Kennt ihr das auch?
Ich habe das Gefühl, auf meiner fotografischen Reise gerade mal ein Drittel des Weges hinter mir zu haben. Und das, obwohl ich dieses Jahr ordentlich Fahrt aufgenommen habe – auch abseits meiner gewohnten Gewässer in der Landschaftsfotografie.
Früher hieß es oft einfach: „Och, heute scheint die Sonne – ich fahr mal eben mit der Kamera an die Nordsee.“
Heute ist das eher: „Wo versteckt sich die Sonne gerade? Mal die App zurate ziehen, wann ist eigentlich Hochwasser? Und was für ein Motiv schwebt mir diesmal vor?“
Ich gebe mir konkrete Aufgaben, plane Projekte, lege Routen fest. Und statt mich nur von YouTube-Tutorials berieseln zu lassen, ziehe ich jetzt auch mal los in die Stadtbibliothek und leihe mir echte Fotoliteratur aus – aus Papier, mit Eselsohren und ganz ohne Abo-Modell!

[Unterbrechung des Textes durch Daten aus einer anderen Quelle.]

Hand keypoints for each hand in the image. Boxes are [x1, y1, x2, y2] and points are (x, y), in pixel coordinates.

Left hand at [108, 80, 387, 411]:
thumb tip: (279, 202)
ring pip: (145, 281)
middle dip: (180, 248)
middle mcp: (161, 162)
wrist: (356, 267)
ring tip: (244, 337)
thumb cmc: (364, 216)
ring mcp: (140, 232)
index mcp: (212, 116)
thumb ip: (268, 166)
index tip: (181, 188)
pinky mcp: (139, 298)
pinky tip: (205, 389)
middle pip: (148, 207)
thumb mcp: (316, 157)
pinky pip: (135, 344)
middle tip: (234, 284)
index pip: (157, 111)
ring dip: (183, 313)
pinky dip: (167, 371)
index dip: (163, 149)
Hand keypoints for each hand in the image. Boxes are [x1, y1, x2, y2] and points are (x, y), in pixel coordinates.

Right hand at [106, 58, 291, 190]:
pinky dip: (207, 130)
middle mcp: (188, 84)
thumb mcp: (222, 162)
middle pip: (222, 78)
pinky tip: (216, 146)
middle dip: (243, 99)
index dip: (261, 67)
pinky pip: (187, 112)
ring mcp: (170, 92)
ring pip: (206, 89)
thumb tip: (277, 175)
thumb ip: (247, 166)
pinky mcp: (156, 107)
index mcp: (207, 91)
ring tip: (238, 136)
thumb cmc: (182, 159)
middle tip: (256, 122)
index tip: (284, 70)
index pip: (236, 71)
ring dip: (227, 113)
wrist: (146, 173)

Mit VHS-Kursen ist das so eine Sache: Manchmal etwas zäh, wie ein alter Seemannskeks – aber ich habe bisher immer etwas mitgenommen. Im Herbst steht ein Kurs auf Wangerooge an (allein das klingt doch schon nach Abenteuer und Salz in der Luft!). Und wenn ich Wangerooge höre, fällt mir direkt der Fotograf Ingo Gebhardt ein. Der ist auf der Insel aufgewachsen und hat einige tolle Bücher veröffentlicht – stimmungsvolle Schwarz-Weiß-Porträts norddeutscher Charakterköpfe und beeindruckende maritime Landschaften.
Besonders fasziniert haben mich seine Nordseebilder, die er mit einer analogen Linhof-Kamera gemacht hat – teilweise mit Belichtungszeiten von 30 bis 60 Minuten! Ich habe zwar auch noch eine betagte Revue ML mit M42-Schraubgewinde im Schrank stehen, aber ich dachte mir: Warum nicht mal digital in die Richtung experimentieren?
Also habe ich meine Rollei-ND-Filter übereinandergeschraubt – ND8, ND64 und ND1000 – und mit einer App berechnet, dass ich ungefähr zehn Minuten belichten müsste. Gesagt, getan! Und hier ist es: das Ergebnis meiner allerersten digitalen Langzeitbelichtung.
Das Ganze hat mir so viel Spaß gemacht, dass ich mir jetzt das Nisi V7-Filtersystem gegönnt habe. Wenn man sich mit Objektivfiltern beschäftigt, wird man ja förmlich erschlagen von Möglichkeiten – aber dieses rechteckige Plattensystem hat was. Es erinnert ein bisschen an die gute alte Zeit der Glasplattenfotografie. Irgendwie archaisch. Irgendwie cool.
Was derzeit auch richtig Spaß macht: Ich bin bei meinen Fotostreifzügen nicht mehr allein unterwegs. Beim alten Fähranleger in Eckwarderhörne hatte ich zum Beispiel einen Kollegen dabei. Ich hab ihm meine kleine Sony in die Hand gedrückt und ihm erklärt, was er im Aperture-Modus beachten muss – inklusive Tipps, wie man Sonnensterne einfängt. Und siehe da: Auch er hatte plötzlich den fotografischen Seegang in den Beinen!